We should take advice from our wise philosophical predecessor, Socrates, who was attributed to saying, “as for me, all I know is that I know nothing.” If a dude that wise still had so much humility, then I need to bow my head and admit the truth: the universe is limitless, the human soul is infinitely deep, I can’t even remember the summary of the history of human knowledge (and still have trouble with mental math), and hail Mary, this God we serve… wow, there is only a “receding hall of mirrors” of language to describe Him - He’s so “other!” The truth is truer than I thought - I know nothing.

So there really is an ugly side to academics besides defending one’s thesis and having one’s mind ravished during an ungodly oral exam. If you find this preachy or judgmental, please understand, it’s meant to offend my crime first.

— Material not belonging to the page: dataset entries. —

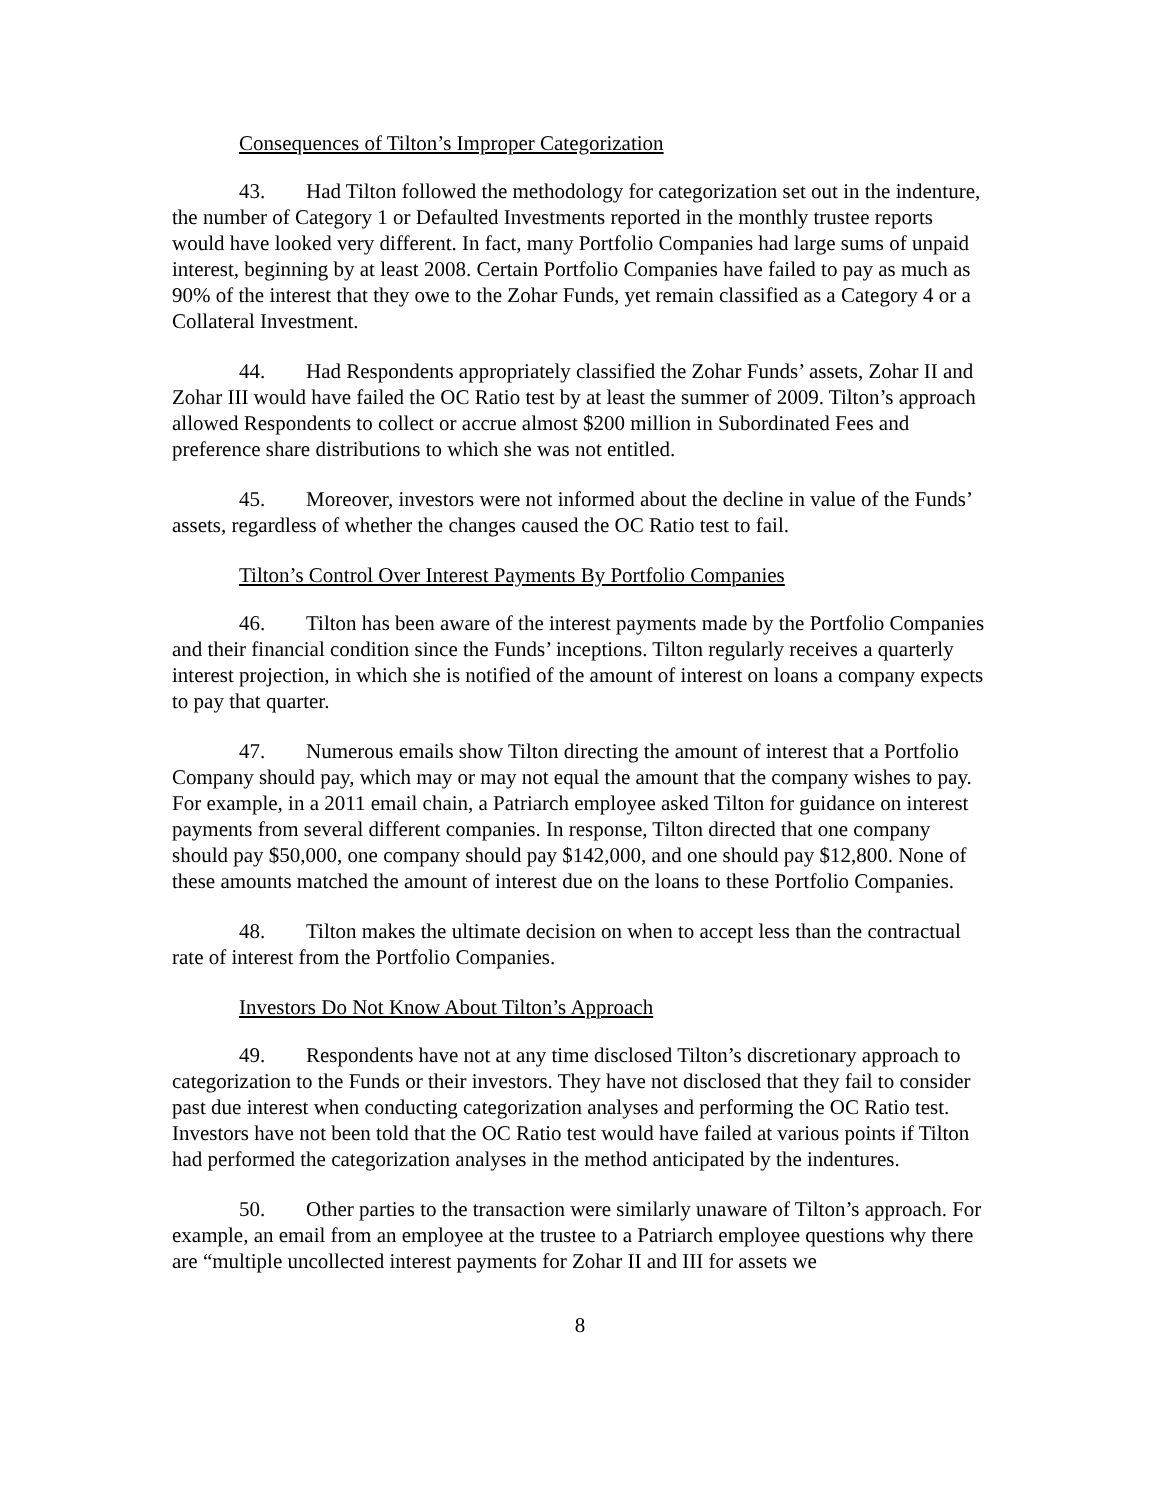Consequences of Tilton’s Improper Categorization
43. Had Tilton followed the methodology for categorization set out in the indenture, the number of Category 1 or Defaulted Investments reported in the monthly trustee reports would have looked very different. In fact, many Portfolio Companies had large sums of unpaid interest, beginning by at least 2008. Certain Portfolio Companies have failed to pay as much as 90% of the interest that they owe to the Zohar Funds, yet remain classified as a Category 4 or a Collateral Investment.
44. Had Respondents appropriately classified the Zohar Funds’ assets, Zohar II and Zohar III would have failed the OC Ratio test by at least the summer of 2009. Tilton’s approach allowed Respondents to collect or accrue almost $200 million in Subordinated Fees and preference share distributions to which she was not entitled.
45. Moreover, investors were not informed about the decline in value of the Funds’ assets, regardless of whether the changes caused the OC Ratio test to fail.
Tilton’s Control Over Interest Payments By Portfolio Companies
46. Tilton has been aware of the interest payments made by the Portfolio Companies and their financial condition since the Funds’ inceptions. Tilton regularly receives a quarterly interest projection, in which she is notified of the amount of interest on loans a company expects to pay that quarter.
47. Numerous emails show Tilton directing the amount of interest that a Portfolio Company should pay, which may or may not equal the amount that the company wishes to pay. For example, in a 2011 email chain, a Patriarch employee asked Tilton for guidance on interest payments from several different companies. In response, Tilton directed that one company should pay $50,000, one company should pay $142,000, and one should pay $12,800. None of these amounts matched the amount of interest due on the loans to these Portfolio Companies.
48. Tilton makes the ultimate decision on when to accept less than the contractual rate of interest from the Portfolio Companies.
Investors Do Not Know About Tilton’s Approach
49. Respondents have not at any time disclosed Tilton’s discretionary approach to categorization to the Funds or their investors. They have not disclosed that they fail to consider past due interest when conducting categorization analyses and performing the OC Ratio test. Investors have not been told that the OC Ratio test would have failed at various points if Tilton had performed the categorization analyses in the method anticipated by the indentures.
50. Other parties to the transaction were similarly unaware of Tilton’s approach. For example, an email from an employee at the trustee to a Patriarch employee questions why there are “multiple uncollected interest payments for Zohar II and III for assets we
8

Also, this is not a gift basket of empty rhetoric seeping with an over-abundance of pathetic pathos that simply says, “Oy vey iz mir! I can’t help myself for treating you like a peasant.” Instead, it seriously is a reality check for how I’ve been treating the very people around me who have made the past four years of my life not only livable, but bountifully adventurous. May my apologies only be counted sincere by the way I love you from this point forward.

Comments

Rebecca said…
*raises hand* guilty. I love how you reference the Anchorites, because that's what I feel I've been for a few years now. I had this reality check last summer, just in time to sort of save my senior year from utter misery and relational suicide... but still, I wonder what the first three years would have been like had I realized sooner that amigos y, si, los personas que no me encanta... son mas importante que mis grados. opa. catch all that? I got so caught up in trying to understand the knowledge that I forgot how to understand people -- and speak their language. I'm so tired of speaking academic-ese. Time to learn how to be a regular person again.